Title of article :
Non-linear methods for multivariate statistical calibration and their use in palaeoecology: a comparison of inverse (k-nearest neighbours, partial least squares and weighted averaging partial least squares) and classical approaches
Author/Authors :
ter Braak، نويسنده , , Cajo J.F.، نويسنده ,
Abstract :
Current environmental problems, such as acid rain and global warming, have greatly increased interest in fossil species assemblages as indicators of the palaeoenvironment and thus in quantitative methods for reconstructing environmental variables from species assemblage data. The ensuing multivariate calibration problem appears to be even harder than that of spectroscopic calibration, primarily because the basic model is unimodal (Shelfordʹs law of tolerance) instead of being linear (Beerʹs law). The strong non-linearity has led to the use of non-parametric calibration methods, in particular the smooth response surface method (SRS) and the method of best modern analogues, alias k-nearest neighbours (k-NN), and to a form of non-linear partial least squares (PLS), called weighted averaging partial least squares (WA-PLS), specially designed to analyze unimodal data. SRS and k-NN are recognized as non-parametric smoothing versions of the classical and inverse approach to linear calibration, respectively, whereas PLS and WA-PLS are inverse methods that bring in the aspect of dimension reduction.
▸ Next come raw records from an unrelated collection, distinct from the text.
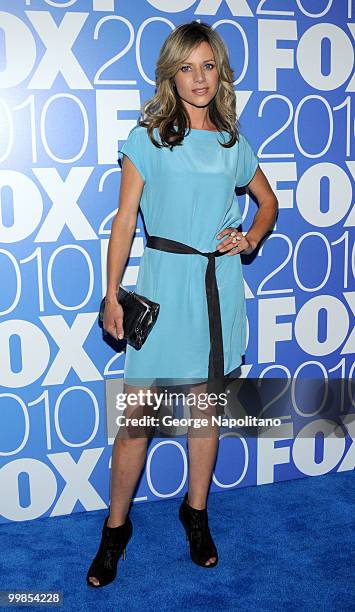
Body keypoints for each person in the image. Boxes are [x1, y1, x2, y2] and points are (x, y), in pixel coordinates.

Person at [86, 20, 278, 588]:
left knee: (205, 414)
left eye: (209, 65)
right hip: (164, 290)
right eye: (188, 66)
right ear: (171, 73)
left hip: (219, 291)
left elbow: (267, 205)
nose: (199, 77)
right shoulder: (146, 138)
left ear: (221, 74)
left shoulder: (232, 143)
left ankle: (196, 514)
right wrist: (110, 294)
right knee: (138, 421)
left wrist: (250, 237)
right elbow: (124, 222)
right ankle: (115, 528)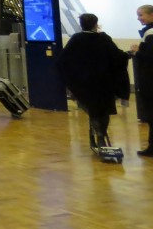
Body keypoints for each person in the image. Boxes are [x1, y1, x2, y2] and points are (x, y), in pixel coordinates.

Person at [56, 13, 130, 151]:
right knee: (104, 110)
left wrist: (72, 79)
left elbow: (62, 61)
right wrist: (129, 54)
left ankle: (99, 135)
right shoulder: (104, 38)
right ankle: (101, 135)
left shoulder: (76, 39)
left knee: (93, 110)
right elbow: (117, 57)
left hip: (84, 84)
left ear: (81, 24)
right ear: (96, 24)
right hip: (104, 82)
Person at [131, 4, 153, 157]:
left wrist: (137, 52)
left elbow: (150, 59)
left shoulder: (150, 33)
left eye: (141, 15)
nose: (139, 18)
In a comparison on ‘realistically looking’ simulated compositional data with 100 training samples and 500 independent evaluation samples, WA-PLS and k-NN outperformed PLS when the species response functions were unimodal. For such data, k-NN resisted the curse of dimensionality. However, when the response functions were near-linear, WA-PLS and PLS performed about equally and clearly outperformed k-NN. On other simulated data, simultaneous calibration of two climate variables via a parametric non-linear classical method was compared with individual calibrations via inverse methods. The simultaneous calibration method was better at the border of the sampled space than the best inverse method (WA-PLS) and much better than k-NN. The simulations demonstrated the limitations of the leave-one-out estimate of prediction error: it showed severe method-dependent bias.